New York software development agencies charge $150–$250/hour for senior developer time, according to the guide’s market assessment. Mid-market agencies deliver six-month custom software projects at the $400,000–$750,000 range.
Time Zone Coordination and Async Protocols
Pakistan operates 9–10 hours ahead of New York EST/EDT, creating zero direct overlap during standard business hours, the guide acknowledges. TeamSeven positions this constraint as manageable through asynchronous communication structures: sprint planning conducted via weekly or biweekly synchronous video calls, daily standups delivered asynchronously as end-of-day progress reports that arrive before the client’s workday begins.
“You wake up to progress reports, questions answered, and completed work ready for review,” the guide states.
For urgent communication, TeamSeven proposes 7 a.m. EST calls corresponding to 4 p.m. Pakistan time as boundary-zone scheduling. The guide emphasizes “front-loaded clarity”, investing in detailed sprint briefs, thorough user stories, and complete design review before development starts, as the discipline that compensates for asynchronous coordination.
“The time zone gap is most painful when requirements are unclear and developers need to ask questions constantly,” according to the guide. Over-communication protocols including Loom video walkthroughs, detailed Slack updates, and maintained project boards reduce dependency on synchronous availability.
The guide claims most New York clients report the time zone becoming “background noise” after the first sprint, with initial sprint cycles establishing the communication rhythm for subsequent development phases.
Engagement Scope Recommendations
The guide categorizes work types by offshore suitability.
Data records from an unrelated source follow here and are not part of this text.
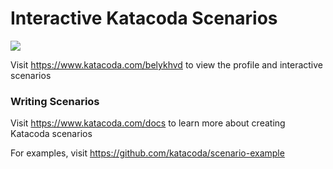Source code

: # Interactive Katacoda Scenarios

[![](http://shields.katacoda.com/katacoda/belykhvd/count.svg)](https://www.katacoda.com/belykhvd "Get your profile on Katacoda.com")

Visit https://www.katacoda.com/belykhvd to view the profile and interactive scenarios

### Writing Scenarios
Visit https://www.katacoda.com/docs to learn more about creating Katacoda scenarios

For examples, visit https://github.com/katacoda/scenario-example
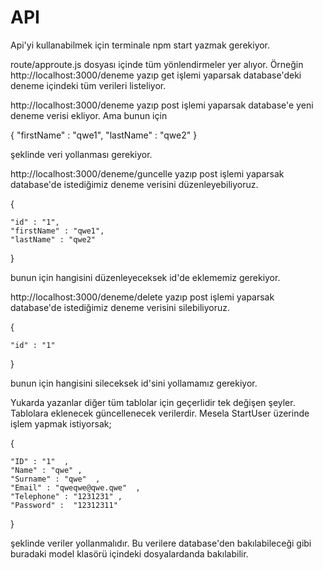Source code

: # API

Api'yi kullanabilmek için terminale 
  npm start 
yazmak gerekiyor.

route/approute.js dosyası içinde tüm yönlendirmeler yer alıyor.
Örneğin http://localhost:3000/deneme yazıp get işlemi yaparsak database'deki deneme içindeki tüm verileri listeliyor.

http://localhost:3000/deneme yazıp post işlemi yaparsak database'e yeni deneme verisi ekliyor. Ama bunun için 

{
	"firstName" : "qwe1",
	"lastName" : "qwe2" 
}

şeklinde veri yollanması gerekiyor.

http://localhost:3000/deneme/guncelle yazıp post işlemi yaparsak database'de istediğimiz deneme verisini düzenleyebiliyoruz.

{

	"id" : "1",
	"firstName" : "qwe1",
	"lastName" : "qwe2" 
}

bunun için hangisini düzenleyeceksek id'de eklememiz gerekiyor.

http://localhost:3000/deneme/delete yazıp post işlemi yaparsak database'de istediğimiz deneme verisini silebiliyoruz.

{

	"id" : "1"
}

bunun için hangisini sileceksek id'sini yollamamız gerekiyor.

Yukarda yazanlar diğer tüm tablolar için geçerlidir tek değişen şeyler. Tablolara eklenecek güncellenecek verilerdir.
Mesela StartUser üzerinde işlem yapmak istiyorsak;

{

	"ID" : "1"  ,
	"Name" : "qwe" ,
	"Surname" : "qwe"  ,
	"Email" : "qweqwe@qwe.qwe"  ,
 	"Telephone" : "1231231" ,
  	"Password" :  "12312311"
}

şeklinde veriler yollanmalıdır. Bu verilere database'den bakılabileceği gibi buradaki model klasörü içindeki dosyalardanda bakılabilir.
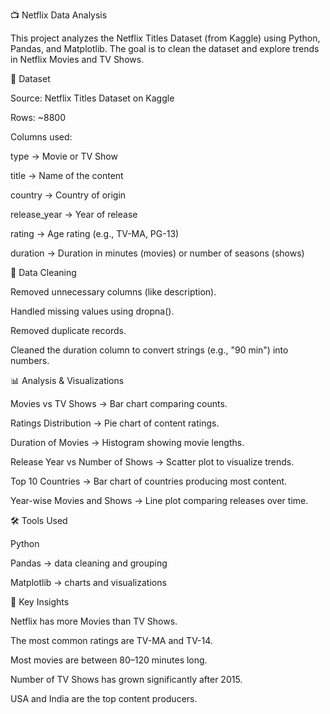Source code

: 📺 Netflix Data Analysis

This project analyzes the Netflix Titles Dataset (from Kaggle) using Python, Pandas, and Matplotlib.
The goal is to clean the dataset and explore trends in Netflix Movies and TV Shows.

📂 Dataset

Source: Netflix Titles Dataset on Kaggle

Rows: ~8800

Columns used:

type → Movie or TV Show

title → Name of the content

country → Country of origin

release_year → Year of release

rating → Age rating (e.g., TV-MA, PG-13)

duration → Duration in minutes (movies) or number of seasons (shows)

🧹 Data Cleaning

Removed unnecessary columns (like description).

Handled missing values using dropna().

Removed duplicate records.

Cleaned the duration column to convert strings (e.g., "90 min") into numbers.

📊 Analysis & Visualizations

Movies vs TV Shows → Bar chart comparing counts.

Ratings Distribution → Pie chart of content ratings.

Duration of Movies → Histogram showing movie lengths.

Release Year vs Number of Shows → Scatter plot to visualize trends.

Top 10 Countries → Bar chart of countries producing most content.

Year-wise Movies and Shows → Line plot comparing releases over time.

🛠️ Tools Used

Python

Pandas → data cleaning and grouping

Matplotlib → charts and visualizations

🚀 Key Insights

Netflix has more Movies than TV Shows.

The most common ratings are TV-MA and TV-14.

Most movies are between 80–120 minutes long.

Number of TV Shows has grown significantly after 2015.

USA and India are the top content producers.
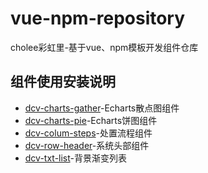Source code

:

# vue-npm-repository

cholee彩虹里-基于vue、npm模板开发组件仓库

## 组件使用安装说明

- [dcv-charts-gather](./dcv-charts-gather/README.md)-Echarts散点图组件  
- [dcv-charts-pie](./dcv-charts-pie/README.md)-Echarts饼图组件
- [dcv-colum-steps](./dcv-colum-steps/README.md)-处置流程组件
- [dcv-row-header](./dcv-row-header/README.md)-系统头部组件
- [dcv-txt-list](./dcv-txt-list/README.md)-背景渐变列表


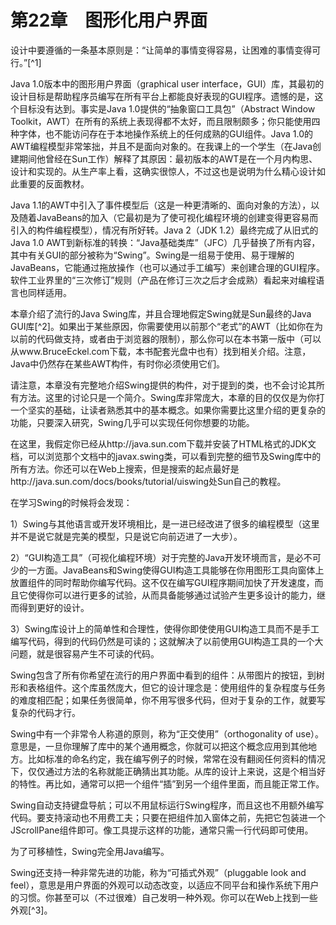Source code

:   

# 第22章　图形化用户界面

设计中要遵循的一条基本原则是：“让简单的事情变得容易，让困难的事情变得可行。”[^1]

Java 1.0版本中的图形用户界面（graphical user interface，GUI）库，其最初的设计目标是帮助程序员编写在所有平台上都能良好表现的GUI程序。遗憾的是，这个目标没有达到。事实是Java 1.0提供的“抽象窗口工具包”（Abstract Window Toolkit，AWT）在所有的系统上表现得都不太好，而且限制颇多；你只能使用四种字体，也不能访问存在于本地操作系统上的任何成熟的GUI组件。Java 1.0的AWT编程模型非常笨拙，并且不是面向对象的。在我课上的一个学生（在Java创建期间他曾经在Sun工作）解释了其原因：最初版本的AWT是在一个月内构思、设计和实现的。从生产率上看，这确实很惊人，不过这也是说明为什么精心设计如此重要的反面教材。

Java 1.1的AWT中引入了事件模型后（这是一种更清晰的、面向对象的方法），以及随着JavaBeans的加入（它最初是为了使可视化编程环境的创建变得更容易而引入的构件编程模型），情况有所好转。Java 2（JDK 1.2）最终完成了从旧式的Java 1.0 AWT到新标准的转换：“Java基础类库”（JFC）几乎替换了所有内容，其中有关GUI的部分被称为“Swing”。Swing是一组易于使用、易于理解的JavaBeans，它能通过拖放操作（也可以通过手工编写）来创建合理的GUI程序。软件工业界里的“三次修订”规则（产品在修订三次之后才会成熟）看起来对编程语言也同样适用。

本章介绍了流行的Java Swing库，并且合理地假定Swing就是Sun最终的Java GUI库[^2]。如果出于某些原因，你需要使用以前那个“老式”的AWT（比如你在为以前的代码做支持，或者由于浏览器的限制），那么你可以在本书第一版中（可以从www.BruceEckel.com下载，本书配套光盘中也有）找到相关介绍。注意，Java中仍然存在某些AWT构件，有时你必须使用它们。

请注意，本章没有完整地介绍Swing提供的构件，对于提到的类，也不会讨论其所有方法。这里的讨论只是一个简介。Swing库非常庞大，本章的目的仅仅是为你打一个坚实的基础，让读者熟悉其中的基本概念。如果你需要比这里介绍的更复杂的功能，只要深入研究，Swing几乎可以实现任何你想要的功能。

在这里，我假定你已经从http://java.sun.com下载并安装了HTML格式的JDK文档，可以浏览那个文档中的javax.swing类，可以看到完整的细节及Swing库中的所有方法。你还可以在Web上搜索，但是搜索的起点最好是http://java.sun.com/docs/books/tutorial/uiswing处Sun自己的教程。

在学习Swing的时候将会发现：

1）Swing与其他语言或开发环境相比，是一进已经改进了很多的编程模型（这里并不是说它就是完美的模型，只是说它向前迈进了一大步）。

2）“GUI构造工具”（可视化编程环境）对于完整的Java开发环境而言，是必不可少的一方面。JavaBeans和Swing使得GUI构造工具能够在你用图形工具向窗体上放置组件的同时帮助你编写代码。这不仅在编写GUI程序期间加快了开发速度，而且它使得你可以进行更多的试验，从而具备能够通过试验产生更多设计的能力，继而得到更好的设计。

3）Swing库设计上的简单性和合理性，使得你即使使用GUI构造工具而不是手工编写代码，得到的代码仍然是可读的；这就解决了以前使用GUI构造工具的一个大问题，就是很容易产生不可读的代码。

Swing包含了所有你希望在流行的用户界面中看到的组件：从带图片的按钮，到树形和表格组件。这个库虽然庞大，但它的设计理念是：使用组件的复杂程度与任务的难度相匹配；如果任务很简单，你不用写很多代码，但对于复杂的工作，就要写复杂的代码才行。

Swing中有一个非常令人称道的原则，称为“正交使用”（orthogonality of use）。意思是，一旦你理解了库中的某个通用概念，你就可以把这个概念应用到其他地方。比如标准的命名约定，我在编写例子的时候，常常在没有翻阅任何资料的情况下，仅仅通过方法的名称就能正确猜出其功能。从库的设计上来说，这是个相当好的特性。再比如，通常可以把一个组件“插”到另一个组件里面，而且能正常工作。

Swing自动支持键盘导航；可以不用鼠标运行Swing程序，而且这也不用额外编写代码。要支持滚动也不用费工夫；只要在把组件加入窗体之前，先把它包装进一个JScrollPane组件即可。像工具提示这样的功能，通常只需一行代码即可使用。

为了可移植性，Swing完全用Java编写。

Swing还支持一种非常先进的功能，称为“可插式外观”（pluggable look and feel），意思是用户界面的外观可以动态改变，以适应不同平台和操作系统下用户的习惯。你甚至可以（不过很难）自己发明一种外观。你可以在Web上找到一些外观[^3]。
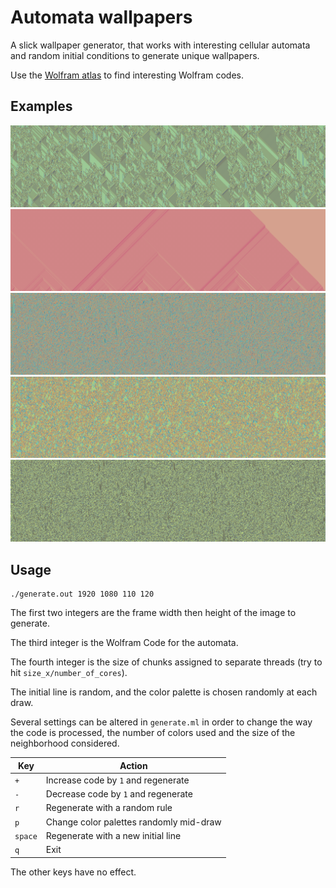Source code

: # Automata wallpapers

A slick wallpaper generator, that works with interesting cellular automata and random initial conditions to generate unique wallpapers.

Use the [Wolfram atlas](http://atlas.wolfram.com/01/01/) to find interesting Wolfram codes.

## Examples

![example1](examples/one.png?raw=true)
![example2](examples/two.png?raw=true)
![example3](examples/three.png?raw=true)
![example4](examples/four.png?raw=true)
![example5](examples/five.png?raw=true)

## Usage

    ./generate.out 1920 1080 110 120

The first two integers are the frame width then height of the image to generate.

The third integer is the Wolfram Code for the automata.

The fourth integer is the size of chunks assigned to separate threads (try to hit `size_x/number_of_cores`).

The initial line is random, and the color palette is chosen randomly at each draw.

Several settings can be altered in `generate.ml` in order to change the way the code is processed, the number of colors used and the size of the neighborhood considered.

| Key | Action|
| --- | --- |
| `+` | Increase code by `1` and regenerate |
| `-` | Decrease code by `1` and regenerate |
| `r` | Regenerate with a random rule |
| `p` | Change color palettes randomly mid-draw |
| `space` | Regenerate with a new initial line |
| `q` | Exit |

The other keys have no effect.
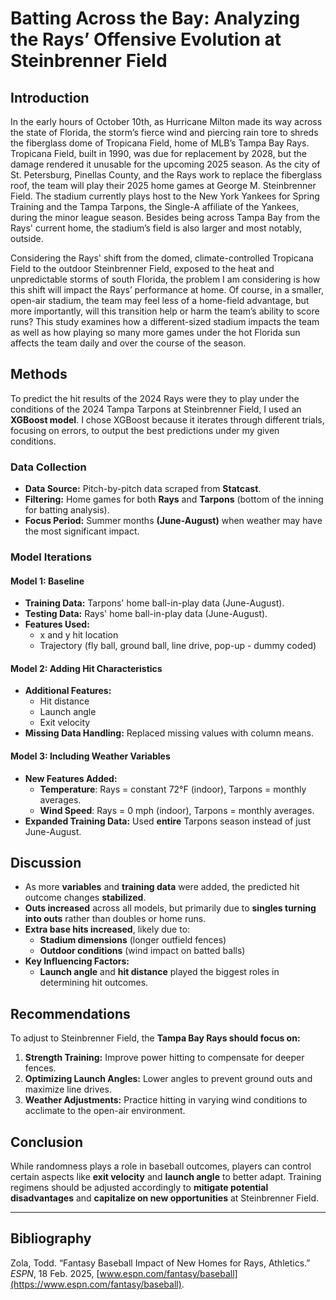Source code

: # Batting Across the Bay: Analyzing the Rays’ Offensive Evolution at Steinbrenner Field

## Introduction

In the early hours of October 10th, as Hurricane Milton made its way across the state of Florida, the storm’s fierce wind and piercing rain tore to shreds the fiberglass dome of Tropicana Field, home of MLB’s Tampa Bay Rays. Tropicana Field, built in 1990, was due for replacement by 2028, but the damage rendered it unusable for the upcoming 2025 season. As the city of St. Petersburg, Pinellas County, and the Rays work to replace the fiberglass roof, the team will play their 2025 home games at George M. Steinbrenner Field. The stadium currently plays host to the New York Yankees for Spring Training and the Tampa Tarpons, the Single-A affiliate of the Yankees, during the minor league season. Besides being across Tampa Bay from the Rays' current home, the stadium’s field is also larger and most notably, outside.

Considering the Rays' shift from the domed, climate-controlled Tropicana Field to the outdoor Steinbrenner Field, exposed to the heat and unpredictable storms of south Florida, the problem I am considering is how this shift will impact the Rays’ performance at home. Of course, in a smaller, open-air stadium, the team may feel less of a home-field advantage, but more importantly, will this transition help or harm the team’s ability to score runs? This study examines how a different-sized stadium impacts the team as well as how playing so many more games under the hot Florida sun affects the team daily and over the course of the season.

## Methods

To predict the hit results of the 2024 Rays were they to play under the conditions of the 2024 Tampa Tarpons at Steinbrenner Field, I used an **XGBoost model**. I chose XGBoost because it iterates through different trials, focusing on errors, to output the best predictions under my given conditions. 

### **Data Collection**
- **Data Source:** Pitch-by-pitch data scraped from **Statcast**.
- **Filtering:** Home games for both **Rays** and **Tarpons** (bottom of the inning for batting analysis).
- **Focus Period:** Summer months **(June-August)** when weather may have the most significant impact.

### **Model Iterations**

#### **Model 1: Baseline**
- **Training Data:** Tarpons' home ball-in-play data (June-August).
- **Testing Data:** Rays' home ball-in-play data (June-August).
- **Features Used:**
  - x and y hit location
  - Trajectory (fly ball, ground ball, line drive, pop-up - dummy coded)

#### **Model 2: Adding Hit Characteristics**
- **Additional Features:**
  - Hit distance
  - Launch angle
  - Exit velocity
- **Missing Data Handling:** Replaced missing values with column means.

#### **Model 3: Including Weather Variables**
- **New Features Added:**
  - **Temperature**: Rays = constant 72°F (indoor), Tarpons = monthly averages.
  - **Wind Speed**: Rays = 0 mph (indoor), Tarpons = monthly averages.
- **Expanded Training Data:** Used **entire** Tarpons season instead of just June-August.

## Discussion

- As more **variables** and **training data** were added, the predicted hit outcome changes **stabilized**.
- **Outs increased** across all models, but primarily due to **singles turning into outs** rather than doubles or home runs.
- **Extra base hits increased**, likely due to:
  - **Stadium dimensions** (longer outfield fences)
  - **Outdoor conditions** (wind impact on batted balls)
- **Key Influencing Factors:**
  - **Launch angle** and **hit distance** played the biggest roles in determining hit outcomes.

## Recommendations

To adjust to Steinbrenner Field, the **Tampa Bay Rays should focus on:**
1. **Strength Training:** Improve power hitting to compensate for deeper fences.
2. **Optimizing Launch Angles:** Lower angles to prevent ground outs and maximize line drives.
3. **Weather Adjustments:** Practice hitting in varying wind conditions to acclimate to the open-air environment.

## Conclusion

While randomness plays a role in baseball outcomes, players can control certain aspects like **exit velocity** and **launch angle** to better adapt. Training regimens should be adjusted accordingly to **mitigate potential disadvantages** and **capitalize on new opportunities** at Steinbrenner Field.

---

## Bibliography

Zola, Todd. “Fantasy Baseball Impact of New Homes for Rays, Athletics.” *ESPN*, 18 Feb. 2025, [www.espn.com/fantasy/baseball](https://www.espn.com/fantasy/baseball).

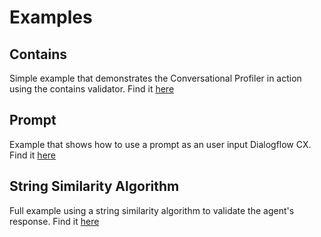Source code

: # Examples

## Contains

Simple example that demonstrates the Conversational Profiler in action using the contains validator. Find it [here](/conversationprofiler/examples/contains)

## Prompt

Example that shows how to use a prompt as an user input Dialogflow CX. Find it [here](/conversationprofiler/examples/prompt)

## String Similarity Algorithm 

Full example using a string similarity algorithm to validate the agent's response. Find it [here](/conversationprofiler/examples/similarity)
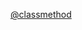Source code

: 
<a href="https://realpython.com/instance-class-and-static-methods-demystified/#delicious-pizza-factories-with-classmethod">@classmethod</a>
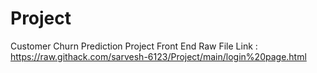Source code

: # Project
Customer Churn Prediction Project Front End
Raw File Link : https://raw.githack.com/sarvesh-6123/Project/main/login%20page.html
Well-suited projects include greenfield product development, well-specified feature modules with clear acceptance criteria, backend API development, mobile app work for iOS and Android, QA and testing automation, and long-running engagements with consistent teams.
Less-suited projects include real-time product design and strategy, highly iterative discovery-phase work requiring constant back-and-forth, and projects where technical debt or legacy code require deep context about the original implementation, according to TeamSeven’s assessment.
The guide targets two New York business categories: early-stage startups building initial products without local agency budgets or full-time engineering payroll, and growth-stage companies scaling engineering capacity faster than New York’s 3–4 month senior developer hiring timelines allow. TeamSeven states offshore agencies can deploy dedicated development teams in 2–4 weeks.
The Takeaway
The TeamSeven guide establishes Pakistan as a direct competitor to Philippine offshore development for U.S. startups, at cost structures nearly identical to Philippine web development and digital marketing outsourcing. The $35–$55/hour senior developer rates TeamSeven cites mirror Philippine agency pricing for equivalent roles. The 9–10 hour time difference Pakistan presents to New York clients is steeper than the Philippine 12–13 hour gap to U.S. East Coast, creating a coordination disadvantage for Pakistani providers.
For U.S. and Australian agencies and SMBs evaluating offshore capacity, the guide’s $400K–$750K New York benchmark validates the cost-arbitrage case for offshore development broadly, but the Pakistan positioning highlights that buyers face multiple offshore markets competing on similar economics. Philippine providers retain advantages in English-language proficiency, cultural alignment with Western business practices, and time zone overlap with Australian clients (1–3 hour difference vs Pakistan’s 3.5–5 hour gap).
The guide’s emphasis on asynchronous communication protocols and “front-loaded clarity” applies equally to Philippine offshore engagements. The operational discipline TeamSeven describes, detailed sprint briefs, thorough design review, maintained project boards, represents baseline expectations for any offshore development partnership operating across significant time differences, not competitive differentiation.